Task description.
Look through the entries below and return all lines including the word "establishment".

╭─ The input

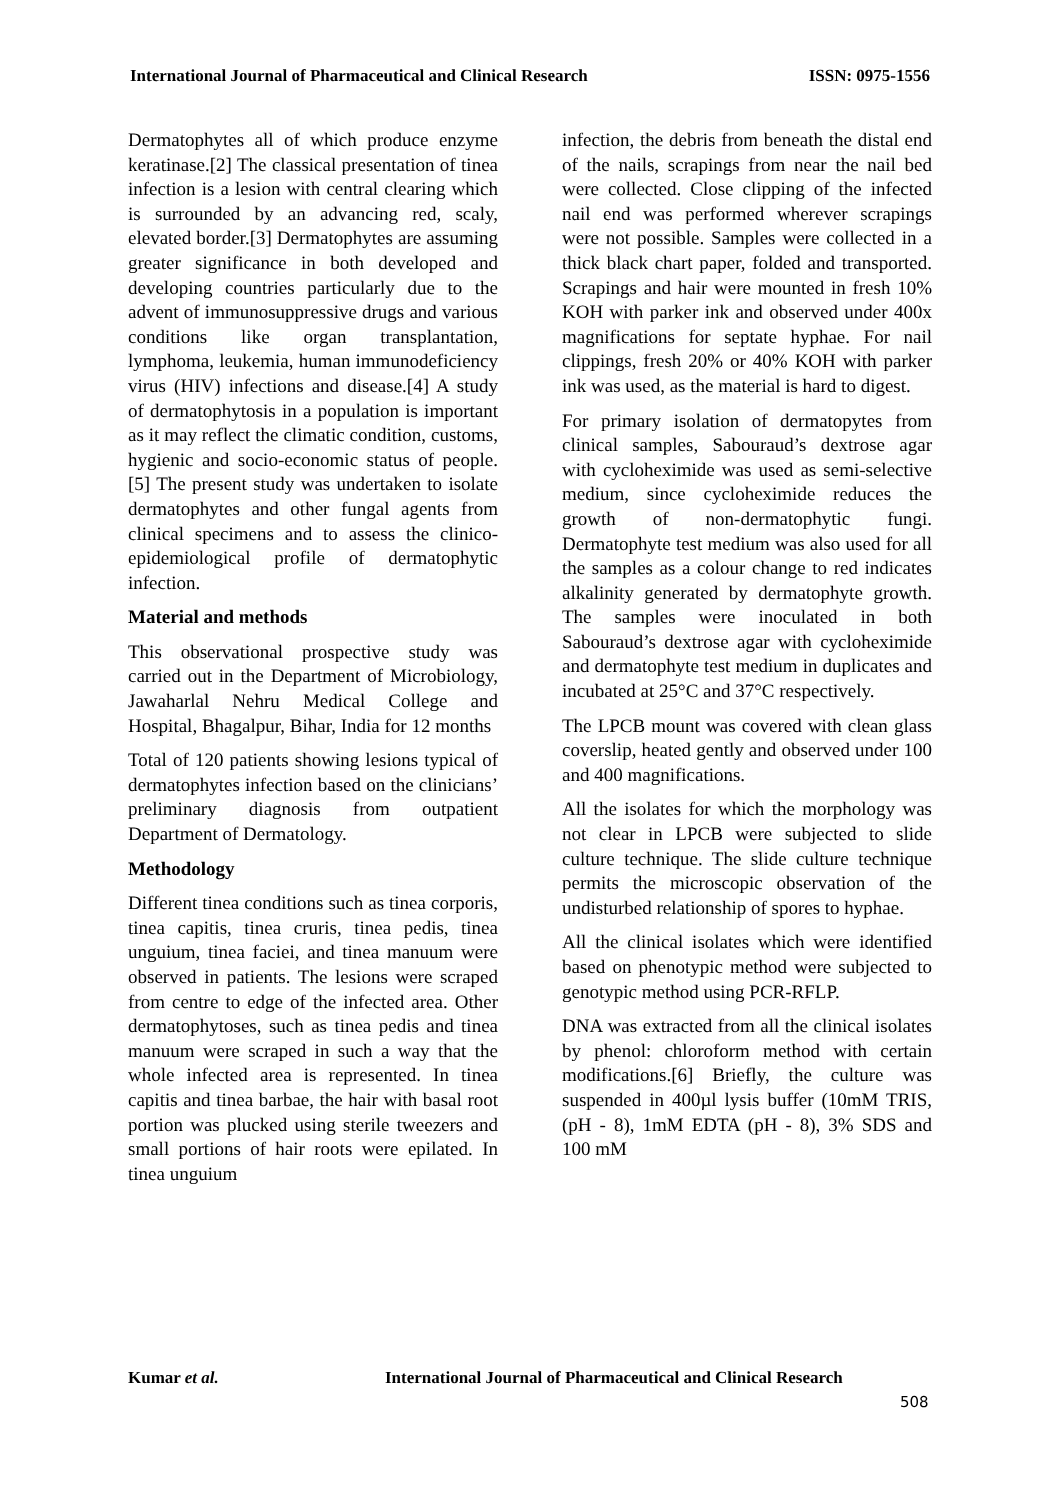International Journal of Pharmaceutical and Clinical Research ISSN: 0975-1556
Dermatophytes all of which produce enzyme keratinase.[2] The classical presentation of tinea infection is a lesion with central clearing which is surrounded by an advancing red, scaly, elevated border.[3] Dermatophytes are assuming greater significance in both developed and developing countries particularly due to the advent of immunosuppressive drugs and various conditions like organ transplantation, lymphoma, leukemia, human immunodeficiency virus (HIV) infections and disease.[4] A study of dermatophytosis in a population is important as it may reflect the climatic condition, customs, hygienic and socio-economic status of people.[5] The present study was undertaken to isolate dermatophytes and other fungal agents from clinical specimens and to assess the clinico- epidemiological profile of dermatophytic infection.
Material and methods
This observational prospective study was carried out in the Department of Microbiology, Jawaharlal Nehru Medical College and Hospital, Bhagalpur, Bihar, India for 12 months
Total of 120 patients showing lesions typical of dermatophytes infection based on the clinicians’ preliminary diagnosis from outpatient Department of Dermatology.
Methodology
Different tinea conditions such as tinea corporis, tinea capitis, tinea cruris, tinea pedis, tinea unguium, tinea faciei, and tinea manuum were observed in patients. The lesions were scraped from centre to edge of the infected area. Other dermatophytoses, such as tinea pedis and tinea manuum were scraped in such a way that the whole infected area is represented. In tinea capitis and tinea barbae, the hair with basal root portion was plucked using sterile tweezers and small portions of hair roots were epilated. In tinea unguium
infection, the debris from beneath the distal end of the nails, scrapings from near the nail bed were collected. Close clipping of the infected nail end was performed wherever scrapings were not possible. Samples were collected in a thick black chart paper, folded and transported. Scrapings and hair were mounted in fresh 10% KOH with parker ink and observed under 400x magnifications for septate hyphae. For nail clippings, fresh 20% or 40% KOH with parker ink was used, as the material is hard to digest.
For primary isolation of dermatopytes from clinical samples, Sabouraud’s dextrose agar with cycloheximide was used as semi-selective medium, since cycloheximide reduces the growth of non-dermatophytic fungi. Dermatophyte test medium was also used for all the samples as a colour change to red indicates alkalinity generated by dermatophyte growth. The samples were inoculated in both Sabouraud’s dextrose agar with cycloheximide and dermatophyte test medium in duplicates and incubated at 25°C and 37°C respectively.
The LPCB mount was covered with clean glass coverslip, heated gently and observed under 100 and 400 magnifications.
All the isolates for which the morphology was not clear in LPCB were subjected to slide culture technique. The slide culture technique permits the microscopic observation of the undisturbed relationship of spores to hyphae.
All the clinical isolates which were identified based on phenotypic method were subjected to genotypic method using PCR-RFLP.
DNA was extracted from all the clinical isolates by phenol: chloroform method with certain modifications.[6] Briefly, the culture was suspended in 400µl lysis buffer (10mM TRIS, (pH - 8), 1mM EDTA (pH - 8), 3% SDS and 100 mM
Kumar et al. International Journal of Pharmaceutical and Clinical Research
508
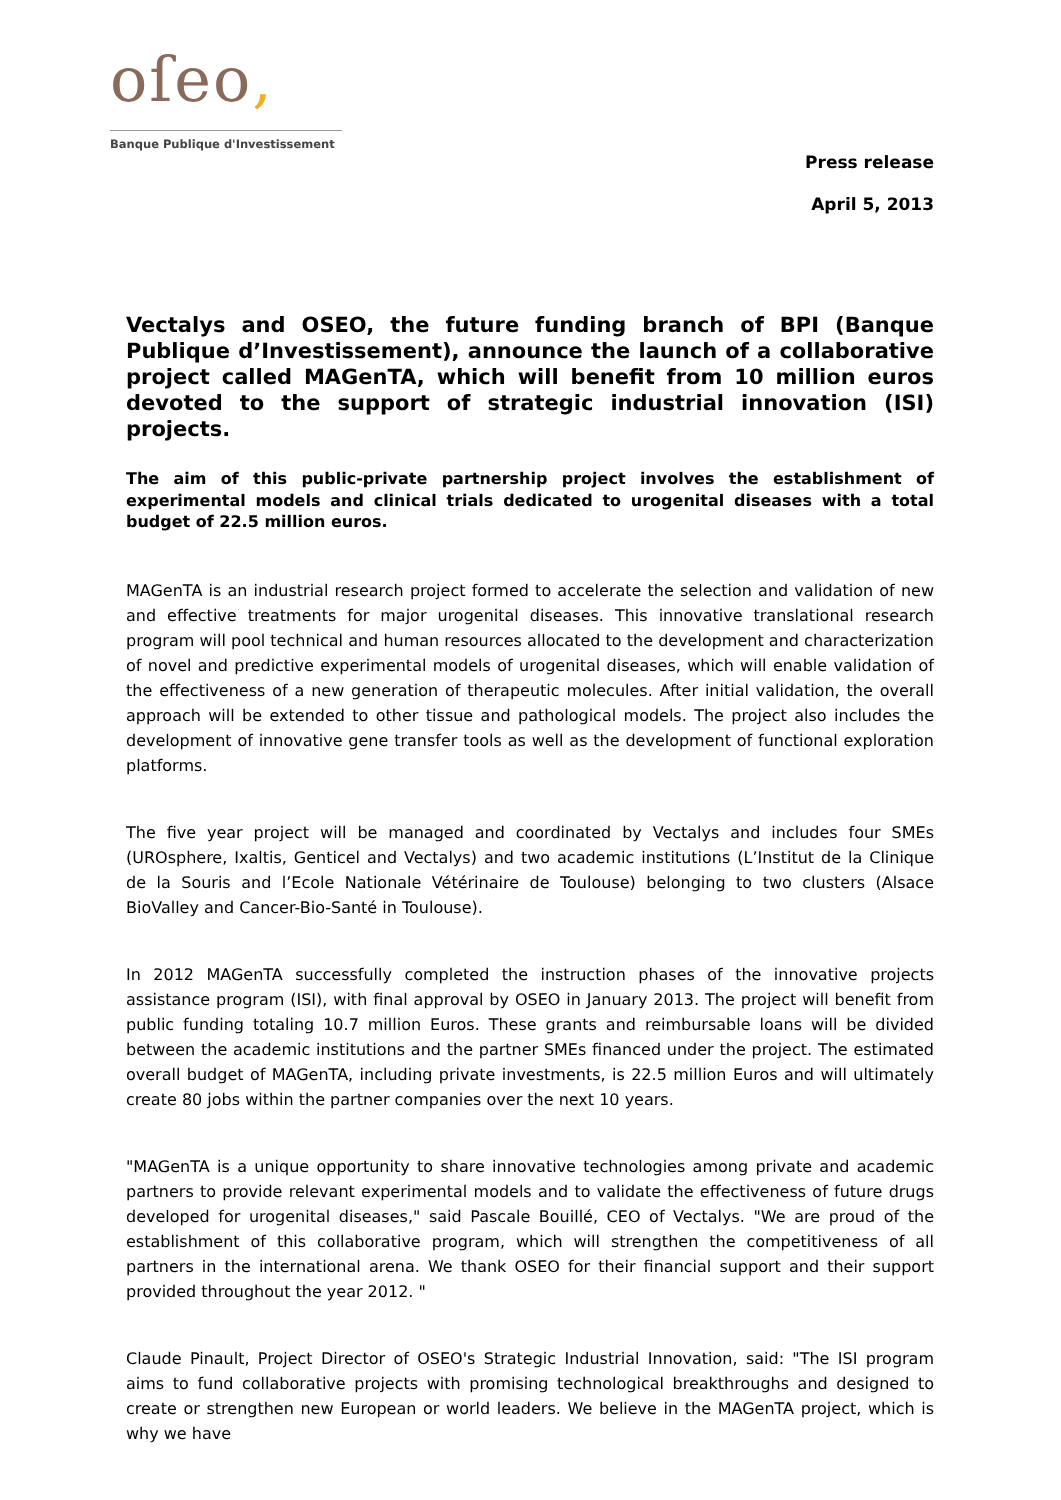oſeo,
Banque Publique d'Investissement
Press release
April 5, 2013
Vectalys and OSEO, the future funding branch of BPI (Banque Publique d’Investissement), announce the launch of a collaborative project called MAGenTA, which will benefit from 10 million euros devoted to the support of strategic industrial innovation (ISI) projects.
The aim of this public-private partnership project involves the establishment of experimental models and clinical trials dedicated to urogenital diseases with a total budget of 22.5 million euros.
MAGenTA is an industrial research project formed to accelerate the selection and validation of new and effective treatments for major urogenital diseases. This innovative translational research program will pool technical and human resources allocated to the development and characterization of novel and predictive experimental models of urogenital diseases, which will enable validation of the effectiveness of a new generation of therapeutic molecules. After initial validation, the overall approach will be extended to other tissue and pathological models. The project also includes the development of innovative gene transfer tools as well as the development of functional exploration platforms.
The five year project will be managed and coordinated by Vectalys and includes four SMEs (UROsphere, Ixaltis, Genticel and Vectalys) and two academic institutions (L’Institut de la Clinique de la Souris and l’Ecole Nationale Vétérinaire de Toulouse) belonging to two clusters (Alsace BioValley and Cancer-Bio-Santé in Toulouse).
In 2012 MAGenTA successfully completed the instruction phases of the innovative projects assistance program (ISI), with final approval by OSEO in January 2013. The project will benefit from public funding totaling 10.7 million Euros. These grants and reimbursable loans will be divided between the academic institutions and the partner SMEs financed under the project. The estimated overall budget of MAGenTA, including private investments, is 22.5 million Euros and will ultimately create 80 jobs within the partner companies over the next 10 years.
"MAGenTA is a unique opportunity to share innovative technologies among private and academic partners to provide relevant experimental models and to validate the effectiveness of future drugs developed for urogenital diseases," said Pascale Bouillé, CEO of Vectalys. "We are proud of the establishment of this collaborative program, which will strengthen the competitiveness of all partners in the international arena. We thank OSEO for their financial support and their support provided throughout the year 2012. "
Claude Pinault, Project Director of OSEO's Strategic Industrial Innovation, said: "The ISI program aims to fund collaborative projects with promising technological breakthroughs and designed to create or strengthen new European or world leaders. We believe in the MAGenTA project, which is why we have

╰─

Your solution.
The aim of this public-private partnership project involves the establishment of experimental models and clinical trials dedicated to urogenital diseases with a total budget of 22.5 million euros.
"MAGenTA is a unique opportunity to share innovative technologies among private and academic partners to provide relevant experimental models and to validate the effectiveness of future drugs developed for urogenital diseases," said Pascale Bouillé, CEO of Vectalys. "We are proud of the establishment of this collaborative program, which will strengthen the competitiveness of all partners in the international arena. We thank OSEO for their financial support and their support provided throughout the year 2012. "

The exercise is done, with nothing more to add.